BEGIN QUOTED PASSAGE

Skip to content

User Guide

How DataZip Works

A DataZip file is a standard .zip archive with a specific internal layout:

  • Data files: Common data objects are stored as .parquet (DataFrames, Series), .npy (NumPy arrays), or .pkl (pickled objects like Plotly figures).
  • __attributes__.json: References to all stored objects and their types.
  • __metadata__.json: Version information, creation timestamp, and username.

This makes DataZip archives human-inspectable: you can open them with any zip tool and read the JSON files directly.

Supported Types

Primitives

All standard Python primitives are supported:

with DataZip(buffer, "w") as z:
    z["s"] = "hello"
    z["i"] = 42
    z["f"] = 3.14
    z["b"] = True
    z["n"] = None
    z["c"] = 1 + 2j         # complex numbers

Collections

with DataZip(buffer, "w") as z:
    z["d"] = {"key": "value", "nested": {"a": 1}}
    z["l"] = [1, 2, 3]
    z["t"] = (1, "two", 3.0)    # tuples are preserved (not converted to list)

END QUOTED PASSAGE

--- WORK ORDER ---
In the DataZip user guide, which file formats are named for storing data files, and what kind of object goes in each?

BEGIN SOURCE DATA

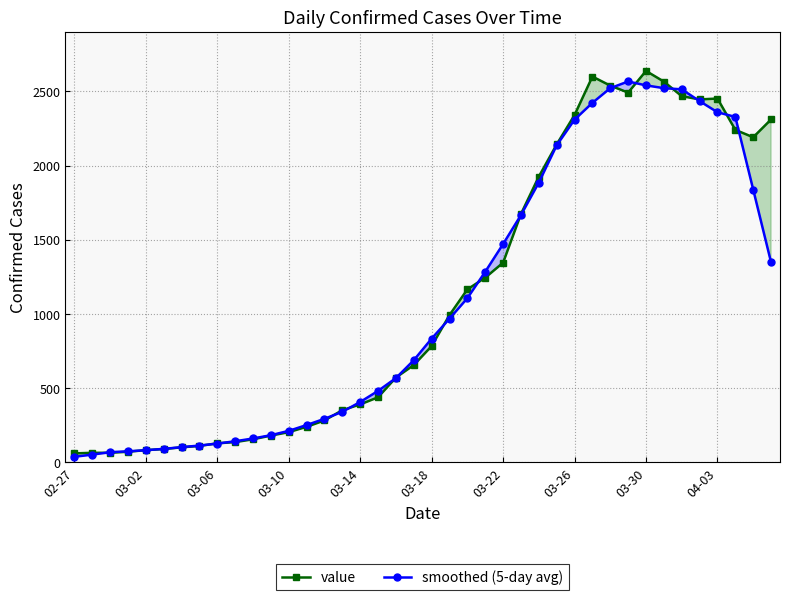

What are all the series names shown in the legend?

value, smoothed (5-day avg)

END SOURCE DATA

--- FINISHED EXERCISE ---
- .parquet: DataFrames and Series
- .npy: NumPy arrays
- .pkl: pickled objects such as Plotly figures